Mississippi Blues

Mississippi Blues

blur, branches, foliage

There’s an odd pain that stays with you long into adulthood when you grow up in a place that is the exact opposite of everything you represent.

There’s jealousy too, I think. Last March when I was back in Jackson, my dad and I went to the famous St Paddy’s Day parade. Rows and rows of white women in their college sweatshirts and fake Mardi Gras beads laughing with friends and yelling at their children with twice the syllables that need to be (“John” is “Joooohaaaaan” in the Deep South). I could have been one of them, I thought, walking past. if only I hadn’t wanted more.

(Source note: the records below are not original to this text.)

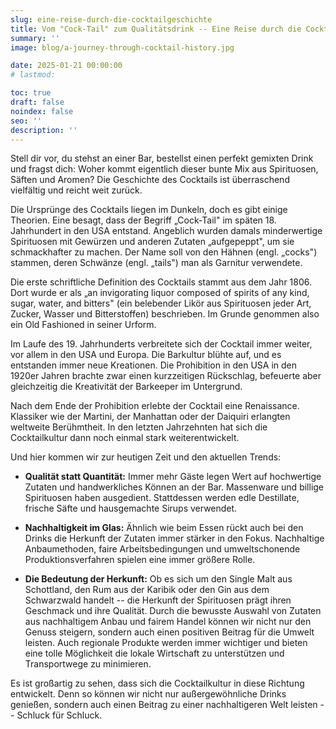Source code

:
```yaml
---
slug: eine-reise-durch-die-cocktailgeschichte
title: Vom "Cock-Tail" zum Qualitätsdrink -- Eine Reise durch die Cocktailgeschichte
summary: ''
image: blog/a-journey-through-cocktail-history.jpg

date: 2025-01-21 00:00:00
# lastmod: 

toc: true
draft: false
noindex: false
seo: ''
description: ''
---
```

Stell dir vor, du stehst an einer Bar, bestellst einen perfekt gemixten Drink und fragst dich: Woher kommt eigentlich dieser bunte Mix aus Spirituosen, Säften und Aromen? Die Geschichte des Cocktails ist überraschend vielfältig und reicht weit zurück.

Die Ursprünge des Cocktails liegen im Dunkeln, doch es gibt einige Theorien. Eine besagt, dass der Begriff „Cock-Tail" im späten 18. Jahrhundert in den USA entstand. Angeblich wurden damals minderwertige Spirituosen mit Gewürzen und anderen Zutaten „aufgepeppt", um sie schmackhafter zu machen. Der Name soll von den Hähnen (engl. „cocks") stammen, deren Schwänze (engl. „tails") man als Garnitur verwendete.

Die erste schriftliche Definition des Cocktails stammt aus dem Jahr 1806. Dort wurde er als „an invigorating liquor composed of spirits of any kind, sugar, water, and bitters" (ein belebender Likör aus Spirituosen jeder Art, Zucker, Wasser und Bitterstoffen) beschrieben. Im Grunde genommen also ein Old Fashioned in seiner Urform.

Im Laufe des 19. Jahrhunderts verbreitete sich der Cocktail immer weiter, vor allem in den USA und Europa. Die Barkultur blühte auf, und es entstanden immer neue Kreationen. Die Prohibition in den USA in den 1920er Jahren brachte zwar einen kurzzeitigen Rückschlag, befeuerte aber gleichzeitig die Kreativität der Barkeeper im Untergrund.

Nach dem Ende der Prohibition erlebte der Cocktail eine Renaissance. Klassiker wie der Martini, der Manhattan oder der Daiquiri erlangten weltweite Berühmtheit. In den letzten Jahrzehnten hat sich die Cocktailkultur dann noch einmal stark weiterentwickelt.

Und hier kommen wir zur heutigen Zeit und den aktuellen Trends:

- **Qualität statt Quantität:** Immer mehr Gäste legen Wert auf hochwertige Zutaten und handwerkliches Können an der Bar. Massenware und billige Spirituosen haben ausgedient. Stattdessen werden edle Destillate, frische Säfte und hausgemachte Sirups verwendet.

- **Nachhaltigkeit im Glas:** Ähnlich wie beim Essen rückt auch bei den Drinks die Herkunft der Zutaten immer stärker in den Fokus. Nachhaltige Anbaumethoden, faire Arbeitsbedingungen und umweltschonende Produktionsverfahren spielen eine immer größere Rolle.

- **Die Bedeutung der Herkunft:** Ob es sich um den Single Malt aus Schottland, den Rum aus der Karibik oder den Gin aus dem Schwarzwald handelt -- die Herkunft der Spirituosen prägt ihren Geschmack und ihre Qualität. Durch die bewusste Auswahl von Zutaten aus nachhaltigem Anbau und fairem Handel können wir nicht nur den Genuss steigern, sondern auch einen positiven Beitrag für die Umwelt leisten. Auch regionale Produkte werden immer wichtiger und bieten eine tolle Möglichkeit die lokale Wirtschaft zu unterstützen und Transportwege zu minimieren.

Es ist großartig zu sehen, dass sich die Cocktailkultur in diese Richtung entwickelt. Denn so können wir nicht nur außergewöhnliche Drinks genießen, sondern auch einen Beitrag zu einer nachhaltigeren Welt leisten -- Schluck für Schluck.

If only I hadn’t asked so many questions in Sunday school. If only I hadn’t reached my hand across the expanse of racial lines. If only I hadn’t winced walking into a room with mounted deer heads. I could have stayed in MS, married a lawyer from Ole Miss, started a family in a white flight neighborhood, made banana pudding for tailgating at football games, went to church every Sunday, stayed unwoke and unaware of the sufferings of the world around me Bc my world was jus’ fiiiine, praise the Lord. — maybe then those plastic shamrock cups with warm beer would taste like mother’s milk. And I would be happy and content and not a fuming mess waiting for Mango Dumptruck’s next tweet, waiting for the ground beneath to shake, for the familiar outrage to swell and take my breath away. 

I loved you, Mississippi. But you could never accept me. I didn’t fit into your mold. That’s why I had to go.